⟨
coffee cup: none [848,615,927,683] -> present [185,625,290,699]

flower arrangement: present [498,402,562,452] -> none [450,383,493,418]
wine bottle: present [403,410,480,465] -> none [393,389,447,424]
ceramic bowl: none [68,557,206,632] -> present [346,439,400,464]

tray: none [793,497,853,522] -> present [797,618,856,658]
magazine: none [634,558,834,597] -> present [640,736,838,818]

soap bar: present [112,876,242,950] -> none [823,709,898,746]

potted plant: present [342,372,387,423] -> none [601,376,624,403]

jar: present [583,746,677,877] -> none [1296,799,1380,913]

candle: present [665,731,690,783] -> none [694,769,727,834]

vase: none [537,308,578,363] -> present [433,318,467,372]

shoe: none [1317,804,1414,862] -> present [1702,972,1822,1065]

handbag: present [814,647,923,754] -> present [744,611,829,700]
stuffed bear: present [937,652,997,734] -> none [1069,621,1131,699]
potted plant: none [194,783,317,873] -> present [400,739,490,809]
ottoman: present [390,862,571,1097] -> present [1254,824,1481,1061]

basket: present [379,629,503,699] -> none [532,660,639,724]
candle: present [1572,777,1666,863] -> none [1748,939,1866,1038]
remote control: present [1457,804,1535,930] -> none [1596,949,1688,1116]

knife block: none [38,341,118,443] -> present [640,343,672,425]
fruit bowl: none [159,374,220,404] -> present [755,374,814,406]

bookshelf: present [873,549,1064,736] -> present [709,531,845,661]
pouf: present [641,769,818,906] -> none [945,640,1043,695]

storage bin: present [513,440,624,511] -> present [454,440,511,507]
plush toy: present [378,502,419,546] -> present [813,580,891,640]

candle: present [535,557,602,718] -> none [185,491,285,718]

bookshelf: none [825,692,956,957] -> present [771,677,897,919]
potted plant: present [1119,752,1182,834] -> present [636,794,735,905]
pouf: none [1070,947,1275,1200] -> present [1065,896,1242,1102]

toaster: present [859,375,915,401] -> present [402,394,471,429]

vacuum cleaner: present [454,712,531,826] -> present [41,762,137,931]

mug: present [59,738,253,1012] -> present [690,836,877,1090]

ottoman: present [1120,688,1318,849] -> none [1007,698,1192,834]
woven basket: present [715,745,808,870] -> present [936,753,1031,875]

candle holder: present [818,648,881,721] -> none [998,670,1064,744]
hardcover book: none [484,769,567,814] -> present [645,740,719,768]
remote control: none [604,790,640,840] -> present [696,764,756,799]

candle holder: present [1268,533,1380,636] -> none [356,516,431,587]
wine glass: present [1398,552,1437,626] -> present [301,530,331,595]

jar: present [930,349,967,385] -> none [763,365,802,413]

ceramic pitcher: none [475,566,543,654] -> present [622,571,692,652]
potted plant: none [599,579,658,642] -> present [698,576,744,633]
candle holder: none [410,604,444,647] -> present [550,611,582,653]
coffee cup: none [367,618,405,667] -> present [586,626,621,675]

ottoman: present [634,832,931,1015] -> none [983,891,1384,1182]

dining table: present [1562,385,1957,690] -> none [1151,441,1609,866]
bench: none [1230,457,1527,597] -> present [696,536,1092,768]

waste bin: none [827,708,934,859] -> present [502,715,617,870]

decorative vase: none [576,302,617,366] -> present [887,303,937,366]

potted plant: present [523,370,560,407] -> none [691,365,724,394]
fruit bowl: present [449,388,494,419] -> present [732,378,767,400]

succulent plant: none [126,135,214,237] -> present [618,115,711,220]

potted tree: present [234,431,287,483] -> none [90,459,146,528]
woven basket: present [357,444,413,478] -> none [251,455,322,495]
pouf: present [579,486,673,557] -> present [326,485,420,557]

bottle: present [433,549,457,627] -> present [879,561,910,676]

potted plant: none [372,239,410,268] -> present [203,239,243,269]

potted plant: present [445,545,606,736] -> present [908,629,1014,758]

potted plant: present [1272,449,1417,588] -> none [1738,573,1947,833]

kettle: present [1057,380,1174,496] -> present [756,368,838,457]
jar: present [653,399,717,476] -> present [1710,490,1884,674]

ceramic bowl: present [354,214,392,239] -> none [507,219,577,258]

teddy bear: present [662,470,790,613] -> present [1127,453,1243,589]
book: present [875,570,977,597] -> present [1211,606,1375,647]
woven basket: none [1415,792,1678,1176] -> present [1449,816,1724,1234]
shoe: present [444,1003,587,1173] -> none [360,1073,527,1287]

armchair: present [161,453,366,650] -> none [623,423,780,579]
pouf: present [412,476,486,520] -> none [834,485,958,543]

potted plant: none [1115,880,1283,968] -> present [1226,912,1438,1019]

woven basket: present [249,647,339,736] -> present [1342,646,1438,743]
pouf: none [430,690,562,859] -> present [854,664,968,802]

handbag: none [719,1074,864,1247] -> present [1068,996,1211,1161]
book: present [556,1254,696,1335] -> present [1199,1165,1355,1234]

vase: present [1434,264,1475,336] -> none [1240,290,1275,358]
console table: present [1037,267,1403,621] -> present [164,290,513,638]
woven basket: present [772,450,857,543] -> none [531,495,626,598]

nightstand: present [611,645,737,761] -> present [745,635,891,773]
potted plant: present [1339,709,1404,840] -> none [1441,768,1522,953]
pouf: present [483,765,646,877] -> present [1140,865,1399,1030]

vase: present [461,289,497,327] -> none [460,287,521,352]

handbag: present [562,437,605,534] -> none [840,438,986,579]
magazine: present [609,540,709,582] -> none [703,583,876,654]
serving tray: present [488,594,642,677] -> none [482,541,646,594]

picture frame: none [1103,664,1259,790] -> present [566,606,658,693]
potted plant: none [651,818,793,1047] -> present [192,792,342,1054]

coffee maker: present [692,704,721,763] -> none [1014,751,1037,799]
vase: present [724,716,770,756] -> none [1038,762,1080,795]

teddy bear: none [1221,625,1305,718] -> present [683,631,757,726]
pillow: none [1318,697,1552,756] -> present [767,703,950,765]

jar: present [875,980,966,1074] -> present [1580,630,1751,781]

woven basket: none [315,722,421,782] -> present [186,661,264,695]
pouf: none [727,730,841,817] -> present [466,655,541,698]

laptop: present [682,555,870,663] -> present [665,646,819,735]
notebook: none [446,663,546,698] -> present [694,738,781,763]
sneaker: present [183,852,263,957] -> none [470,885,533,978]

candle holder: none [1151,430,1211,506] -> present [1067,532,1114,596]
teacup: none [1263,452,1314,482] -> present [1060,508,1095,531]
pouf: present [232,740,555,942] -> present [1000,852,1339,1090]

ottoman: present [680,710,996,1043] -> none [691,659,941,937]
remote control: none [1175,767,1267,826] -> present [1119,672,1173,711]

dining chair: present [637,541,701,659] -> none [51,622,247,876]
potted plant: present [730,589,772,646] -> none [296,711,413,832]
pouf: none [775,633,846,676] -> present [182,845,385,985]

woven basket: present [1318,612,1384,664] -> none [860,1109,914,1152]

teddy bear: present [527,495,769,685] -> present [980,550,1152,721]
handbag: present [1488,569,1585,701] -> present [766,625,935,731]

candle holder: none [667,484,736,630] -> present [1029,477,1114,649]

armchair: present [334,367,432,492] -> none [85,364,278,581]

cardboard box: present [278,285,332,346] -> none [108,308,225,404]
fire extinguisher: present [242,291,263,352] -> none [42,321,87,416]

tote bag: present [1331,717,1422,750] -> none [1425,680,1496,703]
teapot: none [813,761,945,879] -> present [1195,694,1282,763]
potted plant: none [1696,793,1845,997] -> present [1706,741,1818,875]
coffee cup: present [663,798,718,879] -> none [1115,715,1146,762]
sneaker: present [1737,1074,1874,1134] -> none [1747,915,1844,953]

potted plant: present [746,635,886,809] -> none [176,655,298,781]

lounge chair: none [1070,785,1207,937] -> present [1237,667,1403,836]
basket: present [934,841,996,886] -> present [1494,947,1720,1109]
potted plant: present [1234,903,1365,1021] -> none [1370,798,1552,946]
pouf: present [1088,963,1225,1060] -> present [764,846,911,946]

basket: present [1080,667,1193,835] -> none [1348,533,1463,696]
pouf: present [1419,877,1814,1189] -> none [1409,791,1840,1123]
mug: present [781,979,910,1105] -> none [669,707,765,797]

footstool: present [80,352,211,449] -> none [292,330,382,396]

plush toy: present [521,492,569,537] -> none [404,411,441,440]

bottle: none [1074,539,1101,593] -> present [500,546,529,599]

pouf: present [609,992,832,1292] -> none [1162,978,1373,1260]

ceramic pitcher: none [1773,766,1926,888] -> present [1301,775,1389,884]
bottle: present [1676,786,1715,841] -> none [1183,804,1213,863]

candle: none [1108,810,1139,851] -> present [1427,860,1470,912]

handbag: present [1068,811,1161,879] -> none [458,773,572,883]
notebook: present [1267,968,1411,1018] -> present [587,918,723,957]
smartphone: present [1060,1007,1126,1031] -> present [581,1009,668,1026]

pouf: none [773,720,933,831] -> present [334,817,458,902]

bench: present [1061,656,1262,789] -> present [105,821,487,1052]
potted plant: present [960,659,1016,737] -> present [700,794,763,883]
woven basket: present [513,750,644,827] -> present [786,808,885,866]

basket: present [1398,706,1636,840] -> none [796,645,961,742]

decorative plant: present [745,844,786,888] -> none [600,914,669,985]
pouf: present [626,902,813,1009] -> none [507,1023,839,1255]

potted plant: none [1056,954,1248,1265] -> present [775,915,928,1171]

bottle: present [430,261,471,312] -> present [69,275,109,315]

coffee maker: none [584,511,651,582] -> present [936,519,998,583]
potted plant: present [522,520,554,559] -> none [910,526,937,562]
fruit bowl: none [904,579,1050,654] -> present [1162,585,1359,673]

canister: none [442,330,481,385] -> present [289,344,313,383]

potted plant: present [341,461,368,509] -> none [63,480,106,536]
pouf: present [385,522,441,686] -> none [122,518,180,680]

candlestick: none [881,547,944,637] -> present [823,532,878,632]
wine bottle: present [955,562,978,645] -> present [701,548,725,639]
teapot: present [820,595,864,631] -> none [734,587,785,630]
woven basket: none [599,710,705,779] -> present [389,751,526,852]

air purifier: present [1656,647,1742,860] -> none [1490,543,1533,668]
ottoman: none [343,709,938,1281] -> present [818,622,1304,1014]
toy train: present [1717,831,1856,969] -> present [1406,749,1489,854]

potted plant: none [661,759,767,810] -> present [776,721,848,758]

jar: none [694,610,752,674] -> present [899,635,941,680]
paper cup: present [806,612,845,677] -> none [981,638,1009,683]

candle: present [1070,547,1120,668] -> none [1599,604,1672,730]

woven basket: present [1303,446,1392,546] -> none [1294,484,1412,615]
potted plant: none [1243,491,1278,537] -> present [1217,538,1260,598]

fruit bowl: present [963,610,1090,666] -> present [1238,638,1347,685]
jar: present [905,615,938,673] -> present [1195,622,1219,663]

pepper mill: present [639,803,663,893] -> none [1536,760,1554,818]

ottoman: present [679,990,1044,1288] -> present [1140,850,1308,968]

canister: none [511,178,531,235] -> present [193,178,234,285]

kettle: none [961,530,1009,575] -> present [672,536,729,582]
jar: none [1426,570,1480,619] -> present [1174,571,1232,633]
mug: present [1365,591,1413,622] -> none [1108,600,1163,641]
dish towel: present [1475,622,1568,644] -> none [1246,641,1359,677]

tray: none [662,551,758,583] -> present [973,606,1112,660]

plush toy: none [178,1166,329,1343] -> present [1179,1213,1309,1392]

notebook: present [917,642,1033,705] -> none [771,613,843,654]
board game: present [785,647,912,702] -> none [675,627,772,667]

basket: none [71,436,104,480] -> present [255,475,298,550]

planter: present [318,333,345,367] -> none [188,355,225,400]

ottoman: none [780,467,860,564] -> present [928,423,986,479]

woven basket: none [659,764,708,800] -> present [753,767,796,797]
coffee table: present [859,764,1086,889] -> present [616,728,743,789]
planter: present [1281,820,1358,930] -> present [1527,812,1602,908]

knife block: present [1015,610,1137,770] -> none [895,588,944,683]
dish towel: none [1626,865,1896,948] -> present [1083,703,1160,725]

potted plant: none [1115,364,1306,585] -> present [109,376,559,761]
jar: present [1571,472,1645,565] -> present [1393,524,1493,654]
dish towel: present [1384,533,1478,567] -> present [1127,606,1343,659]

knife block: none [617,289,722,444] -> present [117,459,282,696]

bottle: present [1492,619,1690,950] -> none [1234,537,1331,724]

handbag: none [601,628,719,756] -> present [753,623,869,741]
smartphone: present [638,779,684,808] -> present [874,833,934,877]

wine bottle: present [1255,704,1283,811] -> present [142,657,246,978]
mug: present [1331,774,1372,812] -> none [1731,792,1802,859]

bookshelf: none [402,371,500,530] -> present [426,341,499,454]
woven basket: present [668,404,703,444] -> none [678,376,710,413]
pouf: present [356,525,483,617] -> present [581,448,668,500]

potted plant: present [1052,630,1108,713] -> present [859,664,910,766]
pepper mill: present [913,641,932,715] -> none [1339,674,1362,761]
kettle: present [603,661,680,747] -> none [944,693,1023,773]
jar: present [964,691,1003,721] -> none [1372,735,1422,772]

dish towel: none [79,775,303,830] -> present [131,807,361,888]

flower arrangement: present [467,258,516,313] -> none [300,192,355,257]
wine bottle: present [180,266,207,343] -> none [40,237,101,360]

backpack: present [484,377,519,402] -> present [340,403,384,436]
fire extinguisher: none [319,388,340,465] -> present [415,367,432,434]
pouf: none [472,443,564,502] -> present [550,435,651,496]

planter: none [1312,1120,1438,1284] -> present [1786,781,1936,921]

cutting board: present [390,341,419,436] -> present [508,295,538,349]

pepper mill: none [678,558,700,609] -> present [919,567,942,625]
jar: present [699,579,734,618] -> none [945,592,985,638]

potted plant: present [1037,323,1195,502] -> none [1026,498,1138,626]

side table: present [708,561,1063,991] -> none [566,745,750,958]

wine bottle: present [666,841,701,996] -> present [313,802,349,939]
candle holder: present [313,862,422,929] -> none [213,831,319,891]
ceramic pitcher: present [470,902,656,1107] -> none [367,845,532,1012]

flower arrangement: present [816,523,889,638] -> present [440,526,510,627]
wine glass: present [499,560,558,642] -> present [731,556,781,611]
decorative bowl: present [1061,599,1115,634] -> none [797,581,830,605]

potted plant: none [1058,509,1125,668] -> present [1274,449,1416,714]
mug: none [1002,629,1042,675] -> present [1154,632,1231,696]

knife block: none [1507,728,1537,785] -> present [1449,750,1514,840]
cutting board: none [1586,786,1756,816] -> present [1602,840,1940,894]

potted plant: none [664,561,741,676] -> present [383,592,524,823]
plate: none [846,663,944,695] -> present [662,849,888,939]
⟩
* **What the task asks**
Scan the lines above for "ceramic pitcher: present" and for "cutting board: none". Repeat exactly the line holding each of them and every line in between.

* **Response to this task**
ceramic pitcher: present [470,902,656,1107] -> none [367,845,532,1012]

flower arrangement: present [816,523,889,638] -> present [440,526,510,627]
wine glass: present [499,560,558,642] -> present [731,556,781,611]
decorative bowl: present [1061,599,1115,634] -> none [797,581,830,605]

potted plant: none [1058,509,1125,668] -> present [1274,449,1416,714]
mug: none [1002,629,1042,675] -> present [1154,632,1231,696]

knife block: none [1507,728,1537,785] -> present [1449,750,1514,840]
cutting board: none [1586,786,1756,816] -> present [1602,840,1940,894]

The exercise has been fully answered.